Pashto is a morphologically rich language. There are countless applications of Natural Language Processing (NLP), one of which can be the development of a system that can provide all the morphological tags of a given word and search examples of the use of the word in a corpus of real life data. This work deals with the design and development of a similar application. The developed system can morphologically analyze as well as provide examples of the use of any verbal, nominal or adjectival inflection. These examples are searched from the Pashto corpus [1]. There can be several uses of the system, developed in this work. A linguist can use the system to morphologically analyze a particular word and see its daily life examples. Another and very important use of the system can be in the development of a part of speech (POS) tagger for Pashto language. The rest of the paper is divided into the following sections. Section 2 provides a brief overview of the morphology of Pashto verbs, nouns and adjectives. Section 3 sheds light on the analysis of verbal, nominal and adjectival inflections. Section 4 is about the modeling and design of the morphological analyzer. In section 5, the implementation of the morphological analyzer is discussed. Section 5 provides details of the
overall corpus-based morphological analyzer for Pashto.

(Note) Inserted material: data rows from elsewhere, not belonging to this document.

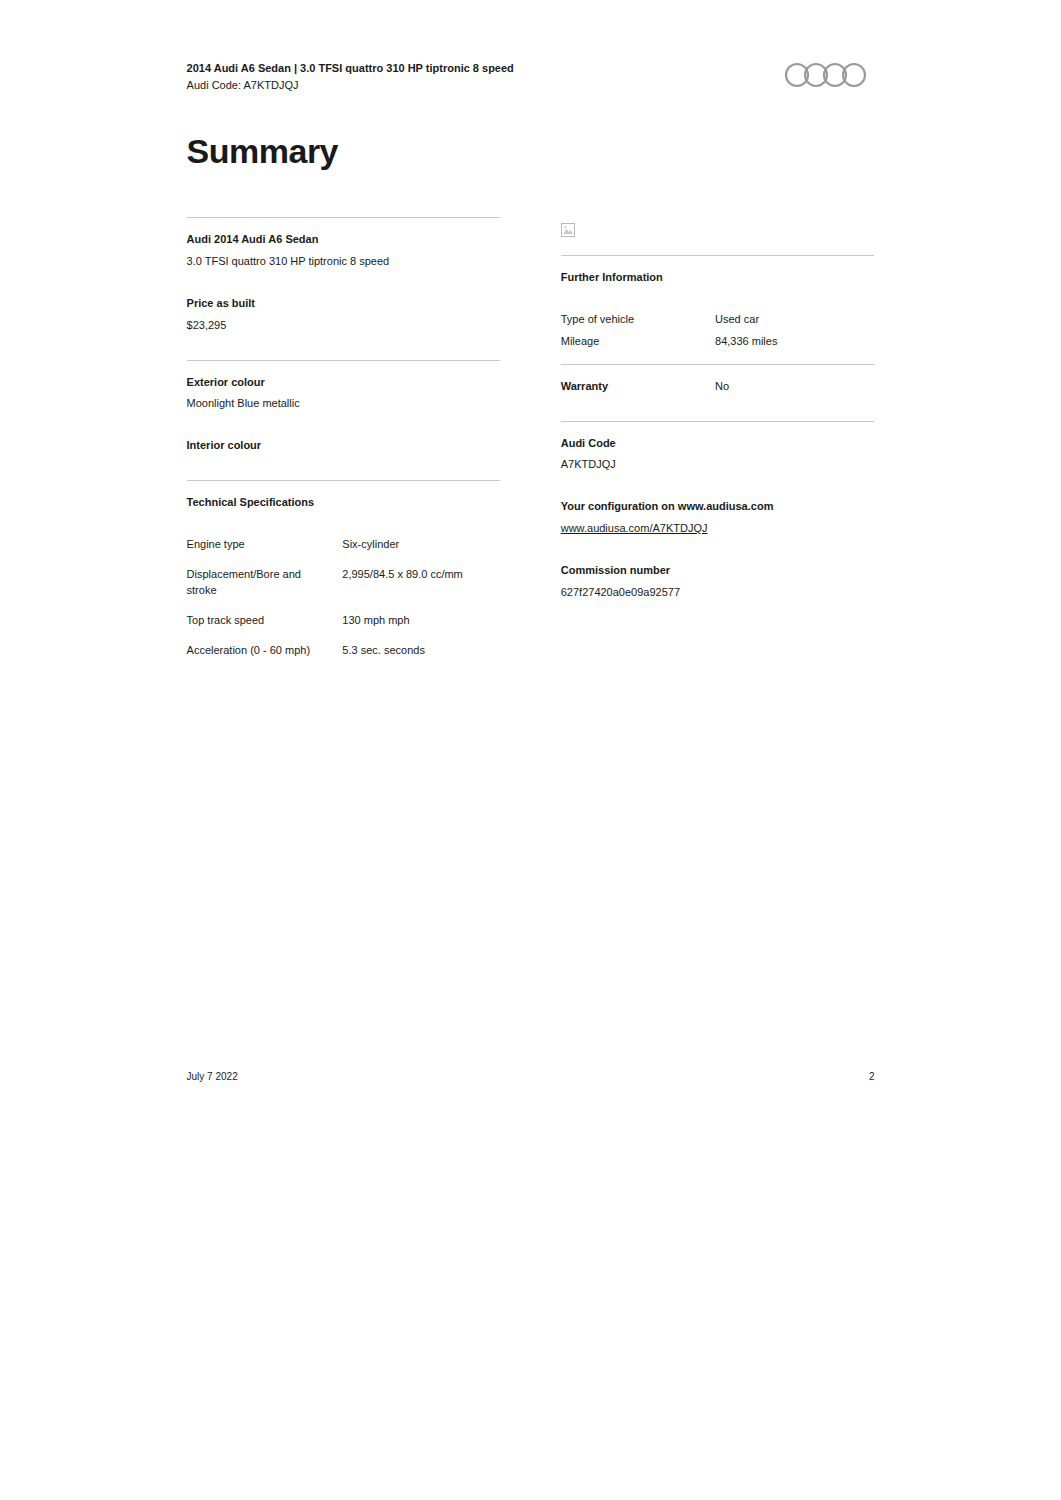2014 Audi A6 Sedan | 3.0 TFSI quattro 310 HP tiptronic 8 speed
Audi Code: A7KTDJQJ
Summary
Audi 2014 Audi A6 Sedan
3.0 TFSI quattro 310 HP tiptronic 8 speed
Price as built
$23,295
Exterior colour
Moonlight Blue metallic
Interior colour
Technical Specifications
Engine type
Six-cylinder
Displacement/Bore and stroke
2,995/84.5 x 89.0 cc/mm
Top track speed
130 mph mph
Acceleration (0 - 60 mph)
5.3 sec. seconds
Further Information
Type of vehicle
Used car
Mileage
84,336 miles
Warranty
No
Audi Code
A7KTDJQJ
Your configuration on www.audiusa.com
www.audiusa.com/A7KTDJQJ
Commission number
627f27420a0e09a92577
July 7 2022
2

It is important to provide a brief summary of the work, done by Pashto linguists, we studied before starting the computational work. They are Penzl [2], Khattak [3], Tegey and Robson [4], and Babrakzai [5]. The work of these linguists form the basis for the research work presented in this paper. Khattak [3] identifies different facets, for which a Pashto verb inflects. He says, “The formal distinctions of the Pashto verb reflect a variety of categories: tense, aspect, mood and voice. Referring to the NPs in the subject or object position, the verb also inflects for person, number and gender.” Khattak [3] further says that the morphology of the Pashto verb shows only two simple tenses: present and past. The future is expressed with the help of a model clitic ba. Babrakzai [5] provides the basic structure of a Pashto verb, given below, where # indicates the potential positions for clitics. Verb=[aspect # negative # stem + agreement # ] Babrakzai [5] provides the definition of agreement as follows: “System of inflection that records a nominal’s inherent features (usually person, number, gender/ or case) on another category, generally a verb, adjective or a determiner”. According to Tegey and Robson [4], agreement is indicated with personal endings, i.e. suffixes following the verb stem which show person and number. The category of gender is restricted to the third person form of simple verbs and to the third person singular forms of the auxiliary [2] called copula verbs of 'to be' [6]. However, the category of gender is found in third person plural form of this auxiliary in Yousafzai dialect [7].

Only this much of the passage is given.